Das Dilemma kannst du differenzierter darstellen. Momentan sind die Eltern etwas platt, weil eindimensional gezeichnet. Sie ziehen halt ihr Ding durch und scheren sich nicht groß um das Kind. Das ist natürlich traurig, weil gemein, aber wenn es dir gelänge, eine Zerrissenheit darzustellen, würde der Text noch andere Facetten erhalten.
Ähnliches gilt für den Tina-Anruf und die Reaktion der Mutter: macht das Problem deutlich, ist auch schön gemein, aber auch ein wenig schablonenhaft. Sie sagt der kleinen Tochter ab, mit der Begründung, ihr fehle die Geduld und kurz darauf verabredet sie sich mit der Freundin? Das als realistisch zu schlucken, gelingt wohl den meisten Lesern nicht. Und deshalb würde ich das auch hier vielschichtiger darstellen, denn schwarz/weiß ist es auch im echten Leben eher selten.
Peace, linktofink

 
Zuletzt bearbeitet:

Hallo @MRG und @linktofink

Vielen Dank für eure wertvollen Kommentare! (Ups, sorry, definitiv zu viele Ausrufezeichen. ? Danke für den Hinweis.) Eure Gedanken zum Text erweitern Horizont und Möglichkeiten enorm, wenn ich denn auch die Fähigkeiten besässe.

Der Einwand betreffend der Eindimensionalität der Eltern verstehe ich gut.

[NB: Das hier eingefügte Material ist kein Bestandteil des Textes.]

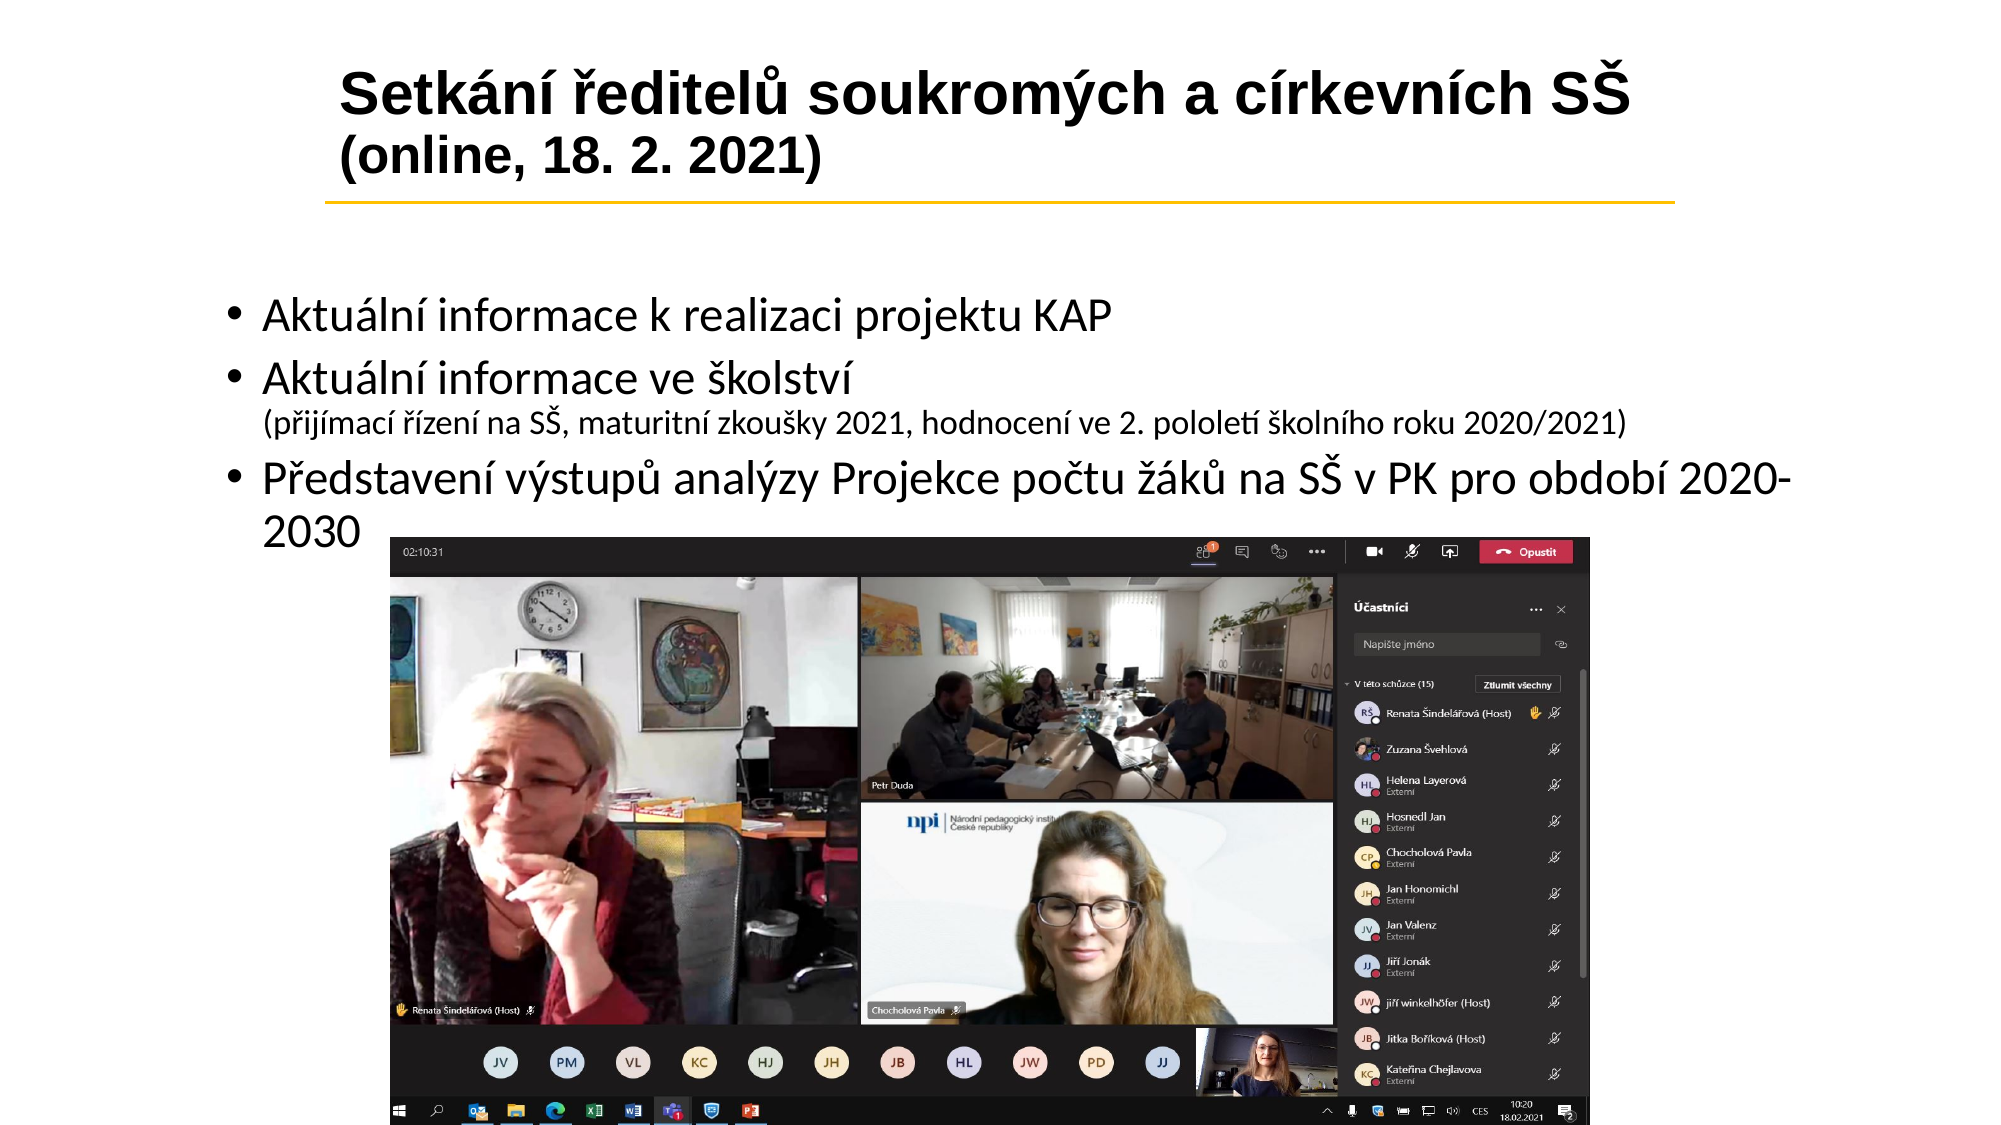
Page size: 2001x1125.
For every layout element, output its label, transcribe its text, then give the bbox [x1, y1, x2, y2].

picture [390, 537, 1590, 1125]
list Aktuální informace k realizaci projektu KAP Aktuální informace ve školství (přijímací řízení na SŠ, maturitní zkoušky 2021, hodnocení ve 2. pololetí školního roku 2020/2021) Představení výstupů analýzy Projekce počtu žáků na SŠ v PK pro období 2020-2030 [137, 202, 1863, 566]
title Setkání ředitelů soukromých a církevních SŠ (online, 18. 2. 2021) [324, 45, 1675, 201]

Habe die letzte Aussage der Mutter noch etwas "zerrissener" geschrieben und den Vater noch etwas mehr in den Hintergrund gerückt.

wenn es dir gelänge, eine Zerrissenheit darzustellen, würde der Text noch andere Facetten erhalten.

Das sehe ich ein, jedoch möchte ich einen kurzen Text mit relativ klarer Aussage. Ich möchte auch nicht zu viel Verständnis für die Eltern aufbringen, sondern den Text klar als Fürsprecher für Lena formulieren, da sie den Zustand am wenigsten beeinflussen kann resp. ihm am meisten ausgeliefert ist. Wenn für die Eltern die Familie die erste Priorität hätte, könnte ein Elternteil vielleicht das Pensum reduzieren oder auf Karriere verzichten, ohne dass die Familie deswegen gerade am Existenzminimum leben würde. Ich möchte, dass wir Eltern uns Gedanken über die Prioritäten in unserem Leben machen. Stimmt, da bringt es wohl wenig, Rabeneltern zu beschreiben, mit denen sich wohl niemand identifizieren wird. Aber vielleicht fühlt man mit Lena und spürt für einen Moment wieder stärker, was ein Kind vor allem braucht.
Ist das so nachvollziehbar?

Lieber Gruss
ematti

 

Hallo @ematti,

ich habe beide Versionen gelesen und sehe nicht unbedingt einen großen Unterschied. Es ist immer noch ein Elternpaar, dem man sich "überlegen" fühlt, denn man selbst macht das besser und dementsprechend ist man zwar auf Lenas Seite, vergleicht sie jedoch nicht mit dem eigenen Kind.

Mit dem Ende könntest du das jedoch recht einfach aufbrechen, denn es fehlt nur wenig um die Brücke zu allen Eltern im Balanceakt zu schlagen.

„Ah hallo Tina. Weisst du, eigentlich - aber warum auch nicht. So in einer Stunde? Kommst du zu mir?“
Könntest du so erweitern:

Sie sah zu Lena. "Oder was hältst du davon einkaufen zu gehen? Lena hat eine neue Lieblingsfarbe für den Lippenstift ihrer Puppe."

Grüße,
Feurig

 

Hallo @feurig ,
vielen Dank für das "Beinahe-Happy-End", für das gelungene Brückenteil. Hab's mal in deine Richtung angepasst. Trotzdem brauche ich irgendwie das tragische Ende, da es ein stärkeres Mitgefühl für Lena entwickeln lässt. Aber Leser, denen es zu schwer wirkt, können das Ende nun vielleicht positiver deuten.